Richardson Institute
- Formation: 1959
- Type: Research institute
- Purpose: Researching and educating on the theme of peace studies
- Headquarters: Lancaster University, Bailrigg, Lancaster, LA1 4YL, United Kingdom
- Director: Simon Mabon
- Parent organization: Department of Politics, Philosophy, and Religion
- Website: www.lancaster.ac.uk/fass/centres/richinst

= Richardson Institute =

UK research institute

The Richardson Institute for Peace Studies was the first peace and conflict research centre in the UK and one of the first in the world. It is part of the Department of Politics, Philosophy, and Religion at Lancaster University, where its members publish research, hold lectures and workshops, and run academic outreach programmes.

==History==
The Richardson Institute began as an independent organisation, the Lancaster Peace Research Centre, in the North of England in 1959. The centre was incorporated first into the Politics Department at Lancaster University, and then in 1969 into a branch of the Conflict Research Society at the University of Kent. There the centre was renamed the Richardson Institute for Conflict and Peace Research in honour of the polymath and pacifist Lewis Fry Richardson, and was moved to 158 North Gower St, London, which it shared with the Women’s Research and Resources Centre. During this time the Institute not only published academic papers, but also released an animated film about the nature of human communication in the United States.

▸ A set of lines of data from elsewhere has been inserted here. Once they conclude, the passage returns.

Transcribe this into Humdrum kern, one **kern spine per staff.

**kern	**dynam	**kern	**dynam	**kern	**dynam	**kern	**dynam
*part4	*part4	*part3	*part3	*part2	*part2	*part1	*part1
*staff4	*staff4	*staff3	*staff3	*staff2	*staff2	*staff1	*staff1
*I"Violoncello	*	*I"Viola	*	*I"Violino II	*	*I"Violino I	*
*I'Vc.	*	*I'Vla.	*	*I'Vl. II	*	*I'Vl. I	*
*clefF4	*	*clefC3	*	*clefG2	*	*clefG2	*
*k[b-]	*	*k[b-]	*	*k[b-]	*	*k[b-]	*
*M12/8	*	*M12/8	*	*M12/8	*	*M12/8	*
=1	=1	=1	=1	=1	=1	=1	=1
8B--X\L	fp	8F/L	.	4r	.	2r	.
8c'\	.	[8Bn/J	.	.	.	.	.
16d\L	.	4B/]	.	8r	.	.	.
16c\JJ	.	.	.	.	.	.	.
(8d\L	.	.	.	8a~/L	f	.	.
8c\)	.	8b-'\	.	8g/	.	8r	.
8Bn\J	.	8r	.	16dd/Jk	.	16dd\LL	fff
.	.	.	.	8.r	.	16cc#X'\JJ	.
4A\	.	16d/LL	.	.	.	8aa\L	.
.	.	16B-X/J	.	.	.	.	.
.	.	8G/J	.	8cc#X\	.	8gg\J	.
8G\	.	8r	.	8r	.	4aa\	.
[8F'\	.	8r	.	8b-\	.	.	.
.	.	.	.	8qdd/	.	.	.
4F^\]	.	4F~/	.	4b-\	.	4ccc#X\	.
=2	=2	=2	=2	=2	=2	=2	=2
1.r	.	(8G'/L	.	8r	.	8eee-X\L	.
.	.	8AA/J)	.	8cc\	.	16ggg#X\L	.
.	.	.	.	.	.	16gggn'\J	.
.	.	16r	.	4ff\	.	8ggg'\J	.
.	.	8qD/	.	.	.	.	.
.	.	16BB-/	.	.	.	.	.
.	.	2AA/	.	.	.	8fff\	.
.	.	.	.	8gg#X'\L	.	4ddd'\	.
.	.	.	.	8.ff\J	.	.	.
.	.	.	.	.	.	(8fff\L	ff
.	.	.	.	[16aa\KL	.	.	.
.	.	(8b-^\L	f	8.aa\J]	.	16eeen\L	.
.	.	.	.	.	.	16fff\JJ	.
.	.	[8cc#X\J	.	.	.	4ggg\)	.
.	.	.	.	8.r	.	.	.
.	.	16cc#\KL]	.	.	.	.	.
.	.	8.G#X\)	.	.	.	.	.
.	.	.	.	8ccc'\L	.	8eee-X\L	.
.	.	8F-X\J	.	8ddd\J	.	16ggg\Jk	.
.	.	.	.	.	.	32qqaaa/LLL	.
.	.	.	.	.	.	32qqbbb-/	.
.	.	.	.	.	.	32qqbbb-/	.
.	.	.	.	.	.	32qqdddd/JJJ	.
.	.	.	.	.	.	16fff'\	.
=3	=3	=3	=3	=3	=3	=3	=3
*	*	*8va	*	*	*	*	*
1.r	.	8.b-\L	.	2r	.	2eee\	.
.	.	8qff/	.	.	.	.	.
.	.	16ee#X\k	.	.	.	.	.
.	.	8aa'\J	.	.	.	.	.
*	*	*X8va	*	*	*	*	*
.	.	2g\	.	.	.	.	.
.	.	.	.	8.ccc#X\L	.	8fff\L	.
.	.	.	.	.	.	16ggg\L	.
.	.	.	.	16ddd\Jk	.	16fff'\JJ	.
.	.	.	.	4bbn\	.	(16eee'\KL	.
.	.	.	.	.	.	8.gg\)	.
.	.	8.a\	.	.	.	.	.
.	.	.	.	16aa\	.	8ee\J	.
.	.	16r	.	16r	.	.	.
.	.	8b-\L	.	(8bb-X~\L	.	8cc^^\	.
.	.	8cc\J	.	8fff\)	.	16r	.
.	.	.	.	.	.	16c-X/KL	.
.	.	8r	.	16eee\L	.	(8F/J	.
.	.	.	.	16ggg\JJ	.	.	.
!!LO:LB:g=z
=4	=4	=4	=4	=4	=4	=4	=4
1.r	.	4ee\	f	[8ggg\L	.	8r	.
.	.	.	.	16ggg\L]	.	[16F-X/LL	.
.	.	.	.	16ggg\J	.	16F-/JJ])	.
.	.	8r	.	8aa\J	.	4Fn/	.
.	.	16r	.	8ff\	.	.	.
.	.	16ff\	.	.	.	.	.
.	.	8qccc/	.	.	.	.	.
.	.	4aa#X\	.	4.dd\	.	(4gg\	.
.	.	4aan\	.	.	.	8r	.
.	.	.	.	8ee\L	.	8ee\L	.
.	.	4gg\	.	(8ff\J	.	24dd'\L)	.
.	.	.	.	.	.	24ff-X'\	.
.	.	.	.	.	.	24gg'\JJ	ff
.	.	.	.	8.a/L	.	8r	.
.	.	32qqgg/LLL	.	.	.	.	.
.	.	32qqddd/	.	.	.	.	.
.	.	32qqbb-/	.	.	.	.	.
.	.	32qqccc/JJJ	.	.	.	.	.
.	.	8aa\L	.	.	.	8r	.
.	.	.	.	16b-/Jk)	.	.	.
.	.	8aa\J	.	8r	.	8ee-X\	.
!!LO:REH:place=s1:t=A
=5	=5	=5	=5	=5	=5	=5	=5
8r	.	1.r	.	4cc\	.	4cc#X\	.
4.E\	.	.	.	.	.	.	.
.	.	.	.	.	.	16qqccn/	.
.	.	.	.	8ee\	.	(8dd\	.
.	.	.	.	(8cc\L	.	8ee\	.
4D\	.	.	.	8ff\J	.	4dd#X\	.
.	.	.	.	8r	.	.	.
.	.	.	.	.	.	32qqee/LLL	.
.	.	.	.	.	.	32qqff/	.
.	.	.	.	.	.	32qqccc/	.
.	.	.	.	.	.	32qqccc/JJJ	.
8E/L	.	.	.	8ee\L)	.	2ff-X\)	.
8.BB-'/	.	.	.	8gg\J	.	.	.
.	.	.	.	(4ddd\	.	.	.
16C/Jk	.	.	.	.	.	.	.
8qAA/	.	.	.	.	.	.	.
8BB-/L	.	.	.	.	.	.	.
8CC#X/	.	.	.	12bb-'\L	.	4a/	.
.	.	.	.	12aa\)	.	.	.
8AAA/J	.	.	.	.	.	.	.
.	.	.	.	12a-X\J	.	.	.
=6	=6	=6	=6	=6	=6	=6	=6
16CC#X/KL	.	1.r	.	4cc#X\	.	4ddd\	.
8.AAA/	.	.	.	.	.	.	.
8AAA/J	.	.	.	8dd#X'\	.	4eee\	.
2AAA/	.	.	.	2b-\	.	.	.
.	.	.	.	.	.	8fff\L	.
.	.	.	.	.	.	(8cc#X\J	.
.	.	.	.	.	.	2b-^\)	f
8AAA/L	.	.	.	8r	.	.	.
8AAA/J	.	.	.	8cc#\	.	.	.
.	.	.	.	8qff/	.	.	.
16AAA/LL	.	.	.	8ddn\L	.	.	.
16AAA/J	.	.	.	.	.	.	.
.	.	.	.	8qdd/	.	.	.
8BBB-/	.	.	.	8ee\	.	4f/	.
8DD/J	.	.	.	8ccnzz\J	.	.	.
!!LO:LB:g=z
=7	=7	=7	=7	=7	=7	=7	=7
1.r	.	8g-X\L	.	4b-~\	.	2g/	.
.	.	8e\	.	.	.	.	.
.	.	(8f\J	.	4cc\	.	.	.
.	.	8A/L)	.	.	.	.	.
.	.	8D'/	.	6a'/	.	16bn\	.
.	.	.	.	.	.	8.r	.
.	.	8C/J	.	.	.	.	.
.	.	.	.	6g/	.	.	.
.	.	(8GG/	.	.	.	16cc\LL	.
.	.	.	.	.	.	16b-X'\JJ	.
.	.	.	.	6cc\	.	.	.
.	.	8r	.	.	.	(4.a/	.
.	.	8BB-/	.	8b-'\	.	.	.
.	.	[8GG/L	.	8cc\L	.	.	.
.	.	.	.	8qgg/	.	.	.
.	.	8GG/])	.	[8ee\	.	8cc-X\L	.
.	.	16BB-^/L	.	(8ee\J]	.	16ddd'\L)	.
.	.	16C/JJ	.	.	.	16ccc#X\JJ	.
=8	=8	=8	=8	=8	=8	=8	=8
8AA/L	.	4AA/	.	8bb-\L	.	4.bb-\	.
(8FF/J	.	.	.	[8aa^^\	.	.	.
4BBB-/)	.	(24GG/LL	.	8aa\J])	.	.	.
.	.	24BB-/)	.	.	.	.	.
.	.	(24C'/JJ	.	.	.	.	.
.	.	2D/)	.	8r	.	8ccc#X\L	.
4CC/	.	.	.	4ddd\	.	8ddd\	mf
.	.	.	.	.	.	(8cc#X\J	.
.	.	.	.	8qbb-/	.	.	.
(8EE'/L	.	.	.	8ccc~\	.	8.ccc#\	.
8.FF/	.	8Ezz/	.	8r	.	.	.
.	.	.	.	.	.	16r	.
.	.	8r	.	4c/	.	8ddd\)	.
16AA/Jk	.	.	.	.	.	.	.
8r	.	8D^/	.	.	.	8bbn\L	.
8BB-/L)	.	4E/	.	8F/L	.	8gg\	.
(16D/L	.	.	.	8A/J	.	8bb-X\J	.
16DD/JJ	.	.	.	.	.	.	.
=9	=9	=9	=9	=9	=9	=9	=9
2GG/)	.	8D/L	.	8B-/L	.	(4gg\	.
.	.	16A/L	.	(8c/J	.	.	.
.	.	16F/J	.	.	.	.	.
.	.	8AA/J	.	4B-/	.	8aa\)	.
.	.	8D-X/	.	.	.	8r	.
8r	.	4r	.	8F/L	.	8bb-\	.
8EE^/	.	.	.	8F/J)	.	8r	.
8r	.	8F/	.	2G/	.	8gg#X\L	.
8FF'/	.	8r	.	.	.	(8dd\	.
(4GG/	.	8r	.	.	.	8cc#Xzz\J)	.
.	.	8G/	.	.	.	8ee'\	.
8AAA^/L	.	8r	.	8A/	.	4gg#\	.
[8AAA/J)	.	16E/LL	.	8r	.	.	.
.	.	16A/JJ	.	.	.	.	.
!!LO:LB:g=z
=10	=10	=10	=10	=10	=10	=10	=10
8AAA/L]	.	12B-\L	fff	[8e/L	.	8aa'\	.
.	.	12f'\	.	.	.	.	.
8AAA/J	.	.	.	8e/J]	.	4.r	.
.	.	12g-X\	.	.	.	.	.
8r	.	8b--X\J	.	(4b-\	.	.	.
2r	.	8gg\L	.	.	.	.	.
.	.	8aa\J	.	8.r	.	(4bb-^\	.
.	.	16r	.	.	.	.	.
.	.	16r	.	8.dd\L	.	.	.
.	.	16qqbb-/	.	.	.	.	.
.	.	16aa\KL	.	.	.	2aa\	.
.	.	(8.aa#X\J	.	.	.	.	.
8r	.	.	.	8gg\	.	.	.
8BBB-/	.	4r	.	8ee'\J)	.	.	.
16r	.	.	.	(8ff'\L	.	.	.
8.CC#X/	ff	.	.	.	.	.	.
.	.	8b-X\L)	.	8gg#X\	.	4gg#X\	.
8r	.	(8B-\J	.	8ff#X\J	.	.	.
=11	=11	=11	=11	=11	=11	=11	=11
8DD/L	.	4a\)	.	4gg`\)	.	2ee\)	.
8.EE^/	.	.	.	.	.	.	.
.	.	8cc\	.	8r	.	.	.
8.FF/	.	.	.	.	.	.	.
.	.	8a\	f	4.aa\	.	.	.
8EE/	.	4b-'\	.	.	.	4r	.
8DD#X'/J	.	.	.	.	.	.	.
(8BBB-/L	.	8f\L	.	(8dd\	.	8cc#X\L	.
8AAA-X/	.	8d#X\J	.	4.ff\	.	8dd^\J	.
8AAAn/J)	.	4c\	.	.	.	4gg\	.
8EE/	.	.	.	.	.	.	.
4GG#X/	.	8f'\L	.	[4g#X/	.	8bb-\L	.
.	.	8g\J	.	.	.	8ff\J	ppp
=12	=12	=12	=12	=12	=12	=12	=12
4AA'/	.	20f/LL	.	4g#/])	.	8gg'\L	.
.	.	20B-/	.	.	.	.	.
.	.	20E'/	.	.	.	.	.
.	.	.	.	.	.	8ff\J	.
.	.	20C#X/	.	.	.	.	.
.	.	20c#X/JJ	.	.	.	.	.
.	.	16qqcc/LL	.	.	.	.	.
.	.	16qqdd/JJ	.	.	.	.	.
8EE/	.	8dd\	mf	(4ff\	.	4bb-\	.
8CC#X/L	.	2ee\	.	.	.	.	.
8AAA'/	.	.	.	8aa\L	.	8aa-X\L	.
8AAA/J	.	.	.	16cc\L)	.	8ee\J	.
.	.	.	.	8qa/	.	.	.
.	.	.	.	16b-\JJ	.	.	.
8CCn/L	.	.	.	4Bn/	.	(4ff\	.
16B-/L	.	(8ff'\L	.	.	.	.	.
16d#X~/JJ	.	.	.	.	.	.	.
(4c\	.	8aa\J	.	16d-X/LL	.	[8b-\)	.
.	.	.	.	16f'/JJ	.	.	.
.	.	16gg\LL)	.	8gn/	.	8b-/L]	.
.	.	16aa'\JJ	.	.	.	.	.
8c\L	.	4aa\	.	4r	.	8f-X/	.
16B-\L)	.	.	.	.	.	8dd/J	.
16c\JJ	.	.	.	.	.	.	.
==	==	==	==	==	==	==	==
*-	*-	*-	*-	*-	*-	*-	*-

On 1 October 1978, with funding from the Joseph Rowntree Foundation, the institute returned to Lancaster University as an autonomous body of the Politics Department. There its activities diversified into undergraduate and postgraduate teaching, ultimately leading to the creation of a studentship in 2006. Its early minor course in conflict & peace research proved particularly popular, and the institute became renowned for lecturing in "unashamedly behavioural" models of social science. In 1990 the members of the institute consolidated their work by publishing A Reader in Peace Studies, a basic text that became set reading for many introductory peace studies courses. As a result of this new activity, the institute was given the more general trade name of the Richardson Institute for Peace Studies.

As the institute shared more of the Politics Department’s day-to-day teaching responsibilities, its other activities declined. With funding from the Arts and Humanities Research Council, the institute was re-launched in September 2012. In 2013 it began the Richardson Institute Internship Programme, a year-long, multidisciplinary research placement with such partners as the Institute for Strategic Dialogue and the Ministry of Defence, and in 2016 it opened a course in the political theology of peace as the first in a number of distance learning modules on positive politics. The institute also hosts an annual peace lecture series and runs a film club. Its present aim is to become an international partner of choice for universities and to improve the public understanding of peace. Since 2012 the institute has published on such diverse topics as Indo-Pak relations, sexuality in the Anglican Church, and maritime cyber operations, and the ESRC has rated its research as outstanding.